Of course, at the same time I'm asking for special consideration: to marry my same-sex partner. What's the difference? The difference is that there isn't a market for marriage licenses -- I can't simply visit another license provider who would be happy to serve me (perhaps at a different price). Jay and I are being denied a fundamental right at a universal level, with no alternative.

And that's all we ask for really: the possibility of an alternative. Just as I don't think it's right that every airline should be required to carry tall people in larger seats, I don't think it's right that every church should be required to perform gay marriages. I don't think anyone is asking for that, and on a personal level, I don't even want to get married in a church anyway. But I do wany my love for Jay to be recognized by society, to be able to file our taxes together, and to live out our lives in peace.

March 01, 2004

Let Us Eat Cake


There's a whole lot of controversy over who, exactly, said "Let them eat cake" though when confronted with the pastry case at the Demel, Vienna's famous bakery, it's not surprising that Marie Antoinette gets all the credit. After all, she was an Austrian princess.
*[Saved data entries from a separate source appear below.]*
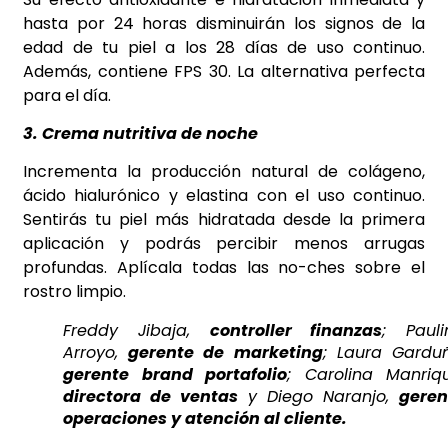
hasta por 24 horas disminuirán los signos de la
edad de tu piel a los 28 días de uso continuo.
Además, contiene FPS 30. La alternativa perfecta
para el día.
3. Crema nutritiva de noche
Incrementa la producción natural de colágeno,
ácido hialurónico y elastina con el uso continuo.
Sentirás tu piel más hidratada desde la primera
aplicación y podrás percibir menos arrugas
profundas. Aplícala todas las no-ches sobre el
rostro limpio.
Freddy Jibaja,
controller finanzas
; Pauli
Arroyo,
gerente de marketing
; Laura Garduñ
gerente brand portafolio
; Carolina Manriqu
directora de ventas
y Diego Naranjo,
geren
operaciones y atención al cliente.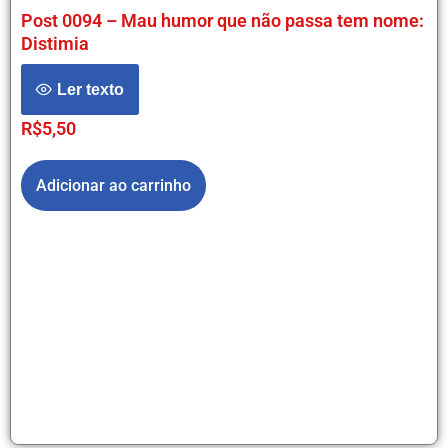
Post 0094 – Mau humor que não passa tem nome:
Distimia
Ler texto
R$
5,50
Adicionar ao carrinho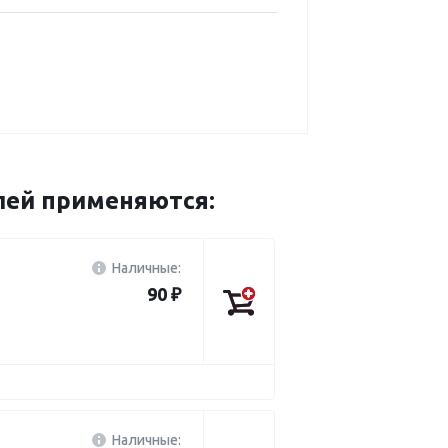
лей применяются:
Наличные:
90 ₽
Наличные: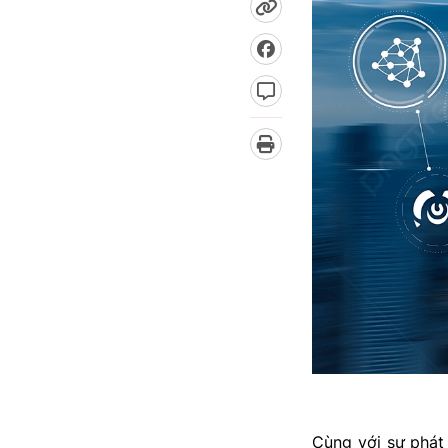
Cùng với sự phát 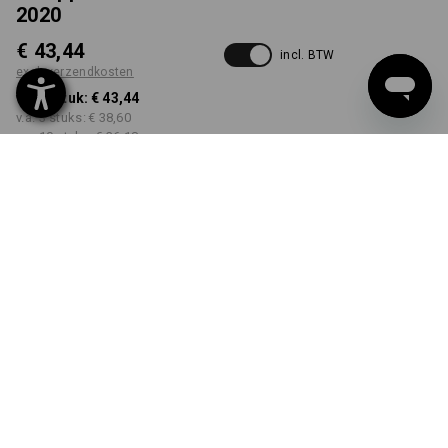
2020
€ 43,44
incl. BTW
excl. verzendkosten
v.a. 1 stuk:
€ 43,44
v.a. 3 stuks:
€ 38,60
v.a. 10 stuks:
€ 36,18
Levertijd ca. 3-5 werkdagen
KLEUR
MAAT
S
kiezen
kiezen
zeeblauw / platina
Kwantumkorting
v.a. 1 stuk
v.a. 3 stuks
v.a. 10 stuks
Besparingen:
Besparingen:
Besparingen:
0
%/
stuk
11
%/
stuks
17
%/
stuks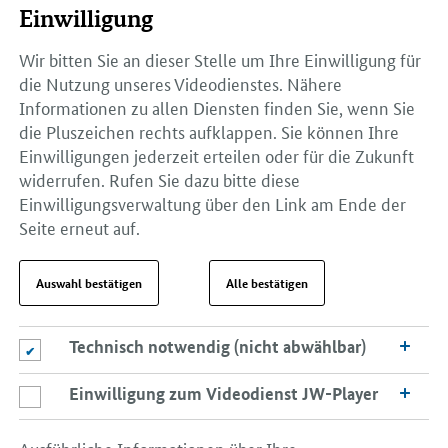
Einwilligung
Wir bitten Sie an dieser Stelle um Ihre Einwilligung für
die Nutzung unseres Videodienstes. Nähere
Informationen zu allen Diensten finden Sie, wenn Sie
die Pluszeichen rechts aufklappen. Sie können Ihre
Einwilligungen jederzeit erteilen oder für die Zukunft
widerrufen. Rufen Sie dazu bitte diese
Einwilligungsverwaltung über den Link am Ende der
Seite erneut auf.
Auswahl bestätigen
Alle bestätigen
Technisch notwendig (nicht abwählbar)
Technisch notwendig (nicht abwählbar)
Einwilligung zum Videodienst JW-Player
Einwilligung zum Videodienst JW-Player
We've just come to the end of a two week cake eating binge. We estimate that we consumed nearly 30 different varieties of cake, with not one repetition. In case you think we're total gluttons, we didn't eat 30 individual slices per - we had four people and ate our cake family style. It was four slices per sitting. It's still a hell of a lot of cake, but how can you limit yourself?

Note to Vienna bound honeymooners: Do not miss the Demel.

Politics by playground ethics

Apparently, the Bush administration has taken on a new philosophy in dealing with political opponents--tit for tat influence. It works, not unlike old elementary school playground rules, where, say, you swipe my jump rope so I put a hole in your kickball ball. And they've even demonstrated their keenness to use this most assuredly effective tool twice this week.

First, they decided to ban French foie gras and sausages a day after France puts on a ban on Texas poultry products coming into their country because of the bird flu outbreak there. They cited concerns about handling and safety. Which would be a whole hell of a lot more convincing if they actually bothered inspecting the food safety practices in the meatpacking plants that provide most of the burgers and chicken parts the country consumes.

Then later in the week, apparently shocked that the call for a constitutional amendment discriminating against people based on sexual orientation didn't get the resounding support he'd hoped, the administration announced that, in retaliation for San Francisco's issuing marriage licenses to same-sex couples, the Social Security Administration wouldn't recognize ANY marriage licenses issued in San Francisco, for gay or hetero couples. I'm sure he's thinking that by not recognizing the straight marriages he'll create a backlash against the San Francisco action. I'm more hoping that the good people of San Francisco will be that much more mobilized to fight Bush's proposed amendment and to do everything possible to get such an immature, petty, and vindictive little twerp out of the white house.

Sorry to all those used to reading much more eloquant pieces on this site. I'm riled and angry, and not much in the mood for waxing poetic today.

Thomas Jefferson on Gay Marriage

Sir Ian McKellan recited this apposite quote from Thomas Jefferson during a discussion of gay marriage on Real Time with Bill Maher last Friday:

I am not an advocate for frequent changes in laws and constitutions, but laws and institutions must go hand in hand with the progress of the human mind. As that becomes more developed, more enlightened, as new discoveries are made, new truths discovered and manners and opinions change, with the change of circumstances, institutions must advance also to keep pace with the times. We might as well require a man to wear still the coat which fitted him when a boy as civilized society to remain ever under the regimen of their barbarous ancestors. -- Thomas Jefferson to Samuel Kercheval, 1816.

Would that we saw such wisdom today.